LISTED ENTRIES →
---*---

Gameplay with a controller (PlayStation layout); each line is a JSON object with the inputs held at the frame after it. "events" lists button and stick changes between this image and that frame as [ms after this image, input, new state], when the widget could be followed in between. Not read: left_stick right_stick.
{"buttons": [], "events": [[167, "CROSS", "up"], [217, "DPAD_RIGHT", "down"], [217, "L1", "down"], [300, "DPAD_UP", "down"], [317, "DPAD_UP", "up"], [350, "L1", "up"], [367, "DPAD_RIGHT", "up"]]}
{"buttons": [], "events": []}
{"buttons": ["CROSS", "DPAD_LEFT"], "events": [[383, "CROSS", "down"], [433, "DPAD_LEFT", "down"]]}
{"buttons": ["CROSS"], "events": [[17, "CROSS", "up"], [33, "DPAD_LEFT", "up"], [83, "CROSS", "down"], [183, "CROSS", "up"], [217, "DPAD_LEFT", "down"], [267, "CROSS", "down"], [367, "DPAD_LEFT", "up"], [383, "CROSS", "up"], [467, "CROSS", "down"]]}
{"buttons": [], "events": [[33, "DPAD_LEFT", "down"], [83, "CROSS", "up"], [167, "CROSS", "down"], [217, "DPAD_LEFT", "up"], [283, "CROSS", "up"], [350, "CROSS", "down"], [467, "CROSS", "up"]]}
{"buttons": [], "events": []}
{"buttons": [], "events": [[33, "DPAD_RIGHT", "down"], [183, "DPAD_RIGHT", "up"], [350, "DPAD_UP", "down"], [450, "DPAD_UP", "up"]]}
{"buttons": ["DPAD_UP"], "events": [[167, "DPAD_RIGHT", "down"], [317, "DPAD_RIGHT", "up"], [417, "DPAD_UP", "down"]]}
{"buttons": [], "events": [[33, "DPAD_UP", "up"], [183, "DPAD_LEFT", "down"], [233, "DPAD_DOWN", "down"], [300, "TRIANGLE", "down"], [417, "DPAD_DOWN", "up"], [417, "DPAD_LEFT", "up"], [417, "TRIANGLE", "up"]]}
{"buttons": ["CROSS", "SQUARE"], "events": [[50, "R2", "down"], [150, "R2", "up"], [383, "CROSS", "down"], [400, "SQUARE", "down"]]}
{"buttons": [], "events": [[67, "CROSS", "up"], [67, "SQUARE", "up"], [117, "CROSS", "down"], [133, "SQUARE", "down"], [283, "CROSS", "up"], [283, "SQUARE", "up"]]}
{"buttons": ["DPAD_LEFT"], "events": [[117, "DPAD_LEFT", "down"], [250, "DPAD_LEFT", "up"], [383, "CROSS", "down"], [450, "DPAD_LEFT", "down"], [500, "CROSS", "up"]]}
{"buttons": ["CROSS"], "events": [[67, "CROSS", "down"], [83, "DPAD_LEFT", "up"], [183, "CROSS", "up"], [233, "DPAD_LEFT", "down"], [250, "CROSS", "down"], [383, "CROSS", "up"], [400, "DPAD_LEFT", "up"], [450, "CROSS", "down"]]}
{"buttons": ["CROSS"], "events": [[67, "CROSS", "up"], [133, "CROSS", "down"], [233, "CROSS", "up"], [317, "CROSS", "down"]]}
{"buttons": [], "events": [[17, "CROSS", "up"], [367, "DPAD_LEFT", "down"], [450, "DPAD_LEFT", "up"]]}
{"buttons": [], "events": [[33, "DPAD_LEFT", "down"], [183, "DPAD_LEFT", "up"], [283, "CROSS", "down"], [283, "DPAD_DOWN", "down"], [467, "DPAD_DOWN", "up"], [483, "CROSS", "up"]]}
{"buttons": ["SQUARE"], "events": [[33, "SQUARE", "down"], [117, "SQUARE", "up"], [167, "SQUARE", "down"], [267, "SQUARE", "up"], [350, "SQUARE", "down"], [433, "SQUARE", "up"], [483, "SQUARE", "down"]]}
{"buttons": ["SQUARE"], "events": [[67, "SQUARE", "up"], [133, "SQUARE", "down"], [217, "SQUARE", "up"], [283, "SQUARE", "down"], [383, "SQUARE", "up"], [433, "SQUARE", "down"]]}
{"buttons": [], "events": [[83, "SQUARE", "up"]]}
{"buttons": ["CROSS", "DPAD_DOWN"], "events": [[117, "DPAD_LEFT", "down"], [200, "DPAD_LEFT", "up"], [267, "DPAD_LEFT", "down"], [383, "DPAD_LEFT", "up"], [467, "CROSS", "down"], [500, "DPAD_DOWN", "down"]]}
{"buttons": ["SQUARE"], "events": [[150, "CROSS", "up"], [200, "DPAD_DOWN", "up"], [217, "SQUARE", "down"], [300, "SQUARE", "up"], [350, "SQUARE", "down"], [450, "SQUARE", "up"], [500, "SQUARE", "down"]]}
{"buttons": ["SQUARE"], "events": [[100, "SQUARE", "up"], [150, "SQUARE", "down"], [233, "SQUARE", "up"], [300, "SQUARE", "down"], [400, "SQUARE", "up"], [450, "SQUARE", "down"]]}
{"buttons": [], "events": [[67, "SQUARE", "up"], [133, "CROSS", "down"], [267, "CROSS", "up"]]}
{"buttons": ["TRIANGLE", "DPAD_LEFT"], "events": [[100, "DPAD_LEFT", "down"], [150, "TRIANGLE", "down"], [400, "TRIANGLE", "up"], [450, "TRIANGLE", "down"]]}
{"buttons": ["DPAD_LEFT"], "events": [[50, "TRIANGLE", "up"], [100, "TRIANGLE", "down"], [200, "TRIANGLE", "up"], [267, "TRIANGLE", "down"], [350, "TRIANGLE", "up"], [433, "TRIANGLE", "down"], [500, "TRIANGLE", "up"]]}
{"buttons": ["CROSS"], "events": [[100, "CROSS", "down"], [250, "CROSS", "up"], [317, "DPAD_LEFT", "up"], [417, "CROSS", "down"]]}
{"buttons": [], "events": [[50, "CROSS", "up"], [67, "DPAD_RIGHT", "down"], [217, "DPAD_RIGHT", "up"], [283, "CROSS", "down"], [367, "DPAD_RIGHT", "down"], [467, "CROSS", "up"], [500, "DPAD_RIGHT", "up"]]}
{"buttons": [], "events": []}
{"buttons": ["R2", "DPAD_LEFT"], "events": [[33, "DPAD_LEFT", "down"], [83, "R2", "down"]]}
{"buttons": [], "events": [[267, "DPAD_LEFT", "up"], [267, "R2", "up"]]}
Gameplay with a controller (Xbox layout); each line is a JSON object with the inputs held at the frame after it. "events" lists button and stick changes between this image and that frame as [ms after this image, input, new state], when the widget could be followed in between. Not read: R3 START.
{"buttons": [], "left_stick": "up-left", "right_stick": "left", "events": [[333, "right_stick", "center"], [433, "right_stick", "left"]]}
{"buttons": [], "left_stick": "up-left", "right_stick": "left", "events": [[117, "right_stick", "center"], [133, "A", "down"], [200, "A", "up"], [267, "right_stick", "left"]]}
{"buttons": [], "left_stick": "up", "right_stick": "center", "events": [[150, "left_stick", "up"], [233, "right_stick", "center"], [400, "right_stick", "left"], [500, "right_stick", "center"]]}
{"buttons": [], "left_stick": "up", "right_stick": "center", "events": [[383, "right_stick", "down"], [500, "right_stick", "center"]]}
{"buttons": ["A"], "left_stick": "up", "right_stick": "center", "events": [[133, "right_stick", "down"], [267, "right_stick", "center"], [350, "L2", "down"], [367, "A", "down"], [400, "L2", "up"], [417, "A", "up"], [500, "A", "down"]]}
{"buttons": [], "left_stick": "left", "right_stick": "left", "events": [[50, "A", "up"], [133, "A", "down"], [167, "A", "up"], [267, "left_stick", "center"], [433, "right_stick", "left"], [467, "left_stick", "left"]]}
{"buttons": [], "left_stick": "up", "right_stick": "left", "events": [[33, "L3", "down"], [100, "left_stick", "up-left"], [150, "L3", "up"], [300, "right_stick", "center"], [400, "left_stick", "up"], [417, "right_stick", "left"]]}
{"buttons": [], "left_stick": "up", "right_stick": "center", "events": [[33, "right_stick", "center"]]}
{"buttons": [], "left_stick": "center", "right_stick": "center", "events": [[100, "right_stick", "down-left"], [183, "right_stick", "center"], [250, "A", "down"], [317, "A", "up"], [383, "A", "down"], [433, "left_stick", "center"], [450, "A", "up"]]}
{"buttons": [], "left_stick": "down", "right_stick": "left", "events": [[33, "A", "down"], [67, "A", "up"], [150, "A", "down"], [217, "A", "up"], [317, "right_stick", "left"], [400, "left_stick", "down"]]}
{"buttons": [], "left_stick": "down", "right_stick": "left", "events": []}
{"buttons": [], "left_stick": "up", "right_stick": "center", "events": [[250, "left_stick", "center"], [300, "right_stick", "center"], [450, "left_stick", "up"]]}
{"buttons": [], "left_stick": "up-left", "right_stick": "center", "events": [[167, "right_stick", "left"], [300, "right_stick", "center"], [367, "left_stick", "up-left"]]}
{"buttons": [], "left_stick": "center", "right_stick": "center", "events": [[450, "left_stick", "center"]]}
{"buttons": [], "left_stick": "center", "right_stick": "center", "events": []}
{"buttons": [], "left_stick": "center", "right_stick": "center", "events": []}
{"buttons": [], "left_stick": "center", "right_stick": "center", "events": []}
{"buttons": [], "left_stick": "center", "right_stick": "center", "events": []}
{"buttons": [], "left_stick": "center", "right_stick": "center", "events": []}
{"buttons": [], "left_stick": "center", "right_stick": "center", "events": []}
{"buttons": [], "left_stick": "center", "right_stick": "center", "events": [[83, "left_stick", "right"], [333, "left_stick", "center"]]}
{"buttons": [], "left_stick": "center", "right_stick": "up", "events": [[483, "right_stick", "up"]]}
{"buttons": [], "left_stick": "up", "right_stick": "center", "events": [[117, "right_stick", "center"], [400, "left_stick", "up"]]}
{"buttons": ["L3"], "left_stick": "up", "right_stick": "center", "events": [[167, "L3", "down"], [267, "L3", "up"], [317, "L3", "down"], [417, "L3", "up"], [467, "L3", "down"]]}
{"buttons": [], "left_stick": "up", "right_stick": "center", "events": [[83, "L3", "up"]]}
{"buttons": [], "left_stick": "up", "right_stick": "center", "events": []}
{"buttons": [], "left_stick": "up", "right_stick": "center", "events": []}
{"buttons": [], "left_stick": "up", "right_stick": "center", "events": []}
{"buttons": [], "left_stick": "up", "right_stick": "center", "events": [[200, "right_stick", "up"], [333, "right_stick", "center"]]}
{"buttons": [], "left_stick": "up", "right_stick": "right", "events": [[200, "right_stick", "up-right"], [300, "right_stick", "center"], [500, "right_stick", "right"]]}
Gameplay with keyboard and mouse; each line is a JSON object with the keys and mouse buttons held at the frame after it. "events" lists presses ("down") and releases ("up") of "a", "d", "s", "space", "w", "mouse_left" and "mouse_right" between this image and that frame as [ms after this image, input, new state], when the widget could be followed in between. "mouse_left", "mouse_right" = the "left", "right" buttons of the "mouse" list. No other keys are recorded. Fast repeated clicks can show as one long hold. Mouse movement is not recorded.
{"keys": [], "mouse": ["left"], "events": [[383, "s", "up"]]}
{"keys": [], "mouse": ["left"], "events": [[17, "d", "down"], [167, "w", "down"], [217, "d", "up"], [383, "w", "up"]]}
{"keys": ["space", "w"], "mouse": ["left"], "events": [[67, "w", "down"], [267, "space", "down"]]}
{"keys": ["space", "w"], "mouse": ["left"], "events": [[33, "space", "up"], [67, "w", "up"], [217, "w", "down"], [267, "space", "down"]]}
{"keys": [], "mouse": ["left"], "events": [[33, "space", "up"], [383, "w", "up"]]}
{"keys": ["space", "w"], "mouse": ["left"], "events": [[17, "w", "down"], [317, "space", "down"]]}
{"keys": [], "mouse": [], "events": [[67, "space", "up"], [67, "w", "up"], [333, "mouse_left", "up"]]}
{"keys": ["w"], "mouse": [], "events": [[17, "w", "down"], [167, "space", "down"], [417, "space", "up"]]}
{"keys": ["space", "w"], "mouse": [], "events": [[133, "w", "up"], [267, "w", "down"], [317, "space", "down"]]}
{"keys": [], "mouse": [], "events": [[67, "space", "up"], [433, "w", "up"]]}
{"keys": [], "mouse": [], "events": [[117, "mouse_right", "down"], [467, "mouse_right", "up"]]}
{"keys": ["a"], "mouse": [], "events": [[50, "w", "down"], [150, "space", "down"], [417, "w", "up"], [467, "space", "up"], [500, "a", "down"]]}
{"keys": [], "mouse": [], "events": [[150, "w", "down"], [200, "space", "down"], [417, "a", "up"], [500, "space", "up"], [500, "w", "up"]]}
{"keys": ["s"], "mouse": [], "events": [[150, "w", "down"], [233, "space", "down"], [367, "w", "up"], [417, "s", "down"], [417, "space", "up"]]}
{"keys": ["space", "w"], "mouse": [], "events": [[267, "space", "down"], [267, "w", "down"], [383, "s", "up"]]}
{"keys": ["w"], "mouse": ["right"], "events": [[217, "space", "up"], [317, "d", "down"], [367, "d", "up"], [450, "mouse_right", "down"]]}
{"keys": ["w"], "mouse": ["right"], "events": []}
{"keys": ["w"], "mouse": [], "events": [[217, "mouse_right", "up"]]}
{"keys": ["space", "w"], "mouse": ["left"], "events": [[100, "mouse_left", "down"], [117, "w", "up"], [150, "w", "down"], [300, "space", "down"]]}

---*---

WORK ITEM → Your answer should be the lines of the records that hold the string "TRIANGLE".

ANSWER TO THIS TASK →
{"buttons": [], "events": [[33, "DPAD_UP", "up"], [183, "DPAD_LEFT", "down"], [233, "DPAD_DOWN", "down"], [300, "TRIANGLE", "down"], [417, "DPAD_DOWN", "up"], [417, "DPAD_LEFT", "up"], [417, "TRIANGLE", "up"]]}
{"buttons": ["TRIANGLE", "DPAD_LEFT"], "events": [[100, "DPAD_LEFT", "down"], [150, "TRIANGLE", "down"], [400, "TRIANGLE", "up"], [450, "TRIANGLE", "down"]]}
{"buttons": ["DPAD_LEFT"], "events": [[50, "TRIANGLE", "up"], [100, "TRIANGLE", "down"], [200, "TRIANGLE", "up"], [267, "TRIANGLE", "down"], [350, "TRIANGLE", "up"], [433, "TRIANGLE", "down"], [500, "TRIANGLE", "up"]]}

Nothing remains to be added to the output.